::: 表示テキスト
2011年10月01日 23時17分38秒 | 自分の話&日記
 ブログ開設半年以上たって、最近は毎日順位が出てます。順位というのはgooのブログが160万ほどある中で、1万位以内ということ。と言っても2000番くらいが最高なので大したことはありませんが。その最大の理由は「困ってる人」がベストセラーになって、検索するとこのブログの「大野更紗『困ってる人』」もヒットすることにあります。
 ということで知人や生徒が見てくれることが中心だったこのブログも、少しはいろいろな人に読まれるようになってきたので、自分なりにまとめを書いておきたいと思います。様々なことを書いているので、その案内にもなるようにと思っています。(なお最近はちょくちょく書き直しているので数日たって読み直すと多少違っている場合があります。)

①まず、僕の存在自体が教員免許更新制に反対してネット上で声をあげている特ダネ状態で、教員免許更新制度への反対論がたくさん書いてあります。そのことは週刊金曜日8.26号に載っています。「週刊金曜日(8月26日号)に紹介されました」があります。が、そもそものブログ最初の記事も「週刊金曜日(2・25日号)に投稿しました」でした。この問題では「免許更新制度は「職の尊厳」を損ないます」「教員免許更新制のおかしさ」「校長は教員免許がなくてもできるのに」などを当初にたくさん書いています。割と最近では「教員免許制度は本当に必要か」でまとめて書いています。

②その結果、熊本県で「失職者」が出ていることがわかり、そのことについて書いています。これこそ、他のマスコミ等では全く触れられていない完全な特ダネ状態。当初、文科省発表に基づき「免許失効は27人」を書きましたが、これは全くの誤報や誤解が一杯です。熊本の方からコメントがあり「熊本の事情が知りたい」を書き、わかったことは「熊本県教委の責任」に書きました。その後のことは「熊本県の事情その後」で報告しています。さらにその後のことで判っていることもありますが、書く段階にないのでそのうち書けることは報告したいと思います。

③授業関係の記事では、特に「最後の授業」の報告はかなり読んでくれたようです。その時のコメントも僕の宝物。その日、僕の教員免許は生徒たちが「更新」してくれました。「最後の授業①」「最後の授業②」「生徒が更新してくれた教員免許」「セクシャル・マイノリティの授業」など。

④4月になって、気仙沼唐桑でのFIWCキャンプに参加し大津波の惨害を目の当たりにしました。キャンプ期間も携帯電話から記事を送っていましたが、帰って来てからのまとめを3回にわたって書きました。陸前高田の「奇跡の一本松」、今では非常に有名になっていますが、震災1か月の段階で見たことはとても大きなことでした。「気仙沼・唐桑キャンプから帰って①」「気仙沼・唐桑キャンプから帰って②」「気仙沼・唐桑キャンプから帰って③」など。
::::::
## 実施する作業:
1. 表示テキストの「②その結果」で始まる段落で、かぎかっこ付きで挙げられている記事名をすべて列挙してください。
2. 表示テキストのうち、「④4月になって、気仙沼唐桑で」から「キャンプから帰って③」など。」までを、末尾の語句も含めて一字一句そのまま書き写してください。
::: 提供レコード
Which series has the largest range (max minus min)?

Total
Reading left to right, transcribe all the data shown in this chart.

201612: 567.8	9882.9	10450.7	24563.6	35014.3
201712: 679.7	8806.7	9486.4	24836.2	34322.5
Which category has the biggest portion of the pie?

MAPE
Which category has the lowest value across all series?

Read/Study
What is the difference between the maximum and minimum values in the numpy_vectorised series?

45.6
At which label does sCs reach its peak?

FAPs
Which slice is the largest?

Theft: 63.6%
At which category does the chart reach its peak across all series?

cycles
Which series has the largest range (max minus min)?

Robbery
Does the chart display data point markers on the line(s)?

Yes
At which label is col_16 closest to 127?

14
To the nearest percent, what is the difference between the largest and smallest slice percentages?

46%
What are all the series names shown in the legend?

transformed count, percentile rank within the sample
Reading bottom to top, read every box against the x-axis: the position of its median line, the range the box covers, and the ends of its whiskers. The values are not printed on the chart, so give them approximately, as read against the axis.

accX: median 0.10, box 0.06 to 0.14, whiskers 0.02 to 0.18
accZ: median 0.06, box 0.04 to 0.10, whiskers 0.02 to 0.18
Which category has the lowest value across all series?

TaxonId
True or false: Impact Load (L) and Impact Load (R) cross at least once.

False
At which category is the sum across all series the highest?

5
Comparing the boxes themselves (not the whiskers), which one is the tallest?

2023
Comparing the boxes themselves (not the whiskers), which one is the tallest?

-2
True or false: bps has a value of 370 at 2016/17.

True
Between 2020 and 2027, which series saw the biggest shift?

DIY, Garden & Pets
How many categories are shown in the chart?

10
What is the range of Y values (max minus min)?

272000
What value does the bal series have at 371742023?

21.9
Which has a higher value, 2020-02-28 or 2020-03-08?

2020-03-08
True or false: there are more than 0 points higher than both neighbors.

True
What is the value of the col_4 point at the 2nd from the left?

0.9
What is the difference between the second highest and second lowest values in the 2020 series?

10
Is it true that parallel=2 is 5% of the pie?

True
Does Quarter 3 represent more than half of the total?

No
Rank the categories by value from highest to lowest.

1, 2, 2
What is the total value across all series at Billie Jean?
::::::
## 作業別の出力:
1.
「免許失効は27人」
「熊本の事情が知りたい」
「熊本県教委の責任」
「熊本県の事情その後」

2.
④4月になって、気仙沼唐桑でのFIWCキャンプに参加し大津波の惨害を目の当たりにしました。キャンプ期間も携帯電話から記事を送っていましたが、帰って来てからのまとめを3回にわたって書きました。陸前高田の「奇跡の一本松」、今では非常に有名になっていますが、震災1か月の段階で見たことはとても大きなことでした。「気仙沼・唐桑キャンプから帰って①」「気仙沼・唐桑キャンプから帰って②」「気仙沼・唐桑キャンプから帰って③」など。